— begin PASSAGE TO READ —

Search software vendors are now allowing customization that enables managers to do things like promote certain Web pages ahead of others based on priorities such as overstock, marketing campaigns or frequent service problems. That has left organizations in a dilemma over who is making the search decisions.

"I do see some projects where only one area, like marketing or customer service, makes [search engine] purchases for content," Hickernell said. "But unless that's the case, it's usually IT that's left holding the bag making decisions and determining the business needs for everyone else."

Better to take a phased approach and determine the business unit with the greatest need for the technology, Hickernell said. Businesses can then add features as needed rather than redesign a site and relaunch a search engine across it.

Getting search right also involves a time commitment. Since Novell got its system up and running, it hasn't required more than an occasional tuning, Bunnell said. The hardest part was identifying which data to use and where it resides.

"Our biggest challenge has been consuming data from all repository types and pulling them into a contribution engine," Bunnell said. "You really have to have a clear definition as a company what the purpose of those data stores are."

Where service reps once had to run multiple searches across multiple repositories at Novell, they can now run one search. Novell has cut in half the time spent helping the customer, Bunnell said. The results are similar on the customer-facing side and are improving monthly, as Novell fine-tunes its knowledge map.

Despite improved self-service, don't expect a search implementation to suddenly stop calls to the contact center, though.

"The trend for call volume is up," said Mark Angel, founder and chief technology officer of Kanisa. "As an enterprise, you can accept that or you can do things to mitigate it. If you expect some sort of magical thing to happen where you can shut your 800 number off, that's fantasy land."

Search also requires vigilance. Search maintenance is an ongoing requirement for all organizations, Hickernell warned.

"To do search right requires people, people dedicated on an ongoing basis," he said. "And not IT people. This is not a 'keep the server running' issue. It's a business process issue to use reporting and analytics."

With some exceptions for external-facing processes, monitoring search is not a full-time job in most organizations, Hickernell said. Maintaining search still falls in the lap of IT, partly because the vendors have not made interfaces for the business user, he said.

Optimized search can also alert an organization to potential product problems faster, Bunnell said. Customer complaints and queries can point to issues like design flaws early.

"The real gold mine is knowledge management to really understand what's going wrong with your product," Kanisa's Angel said. "The problem is it's hard to mine because it's all in natural language."

— end PASSAGE TO READ —
— begin GIVEN INFORMATION —

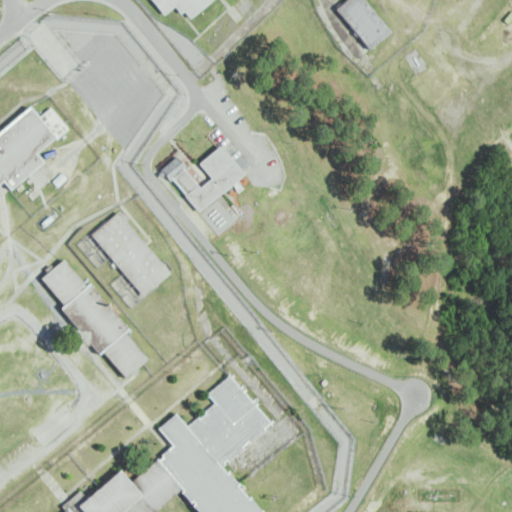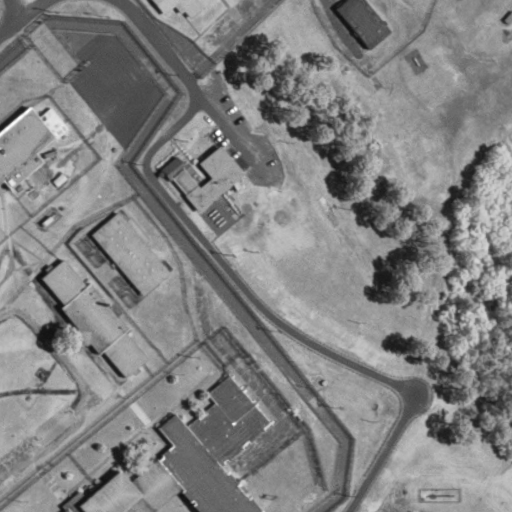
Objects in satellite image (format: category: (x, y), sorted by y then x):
building: (176, 5)
building: (179, 5)
road: (20, 7)
building: (361, 21)
road: (233, 35)
road: (50, 42)
road: (193, 75)
building: (23, 140)
building: (19, 148)
building: (199, 177)
building: (206, 178)
building: (127, 253)
building: (90, 319)
road: (396, 402)
park: (53, 424)
road: (345, 448)
building: (187, 460)
building: (182, 462)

— end GIVEN INFORMATION —

### WORK TO DO
Reproduce the enterprise search article word for word, from "Optimized search can" up to and including "design flaws early.". The records have nothing to do with the text.

### PROBLEM SOLUTION
Optimized search can also alert an organization to potential product problems faster, Bunnell said. Customer complaints and queries can point to issues like design flaws early.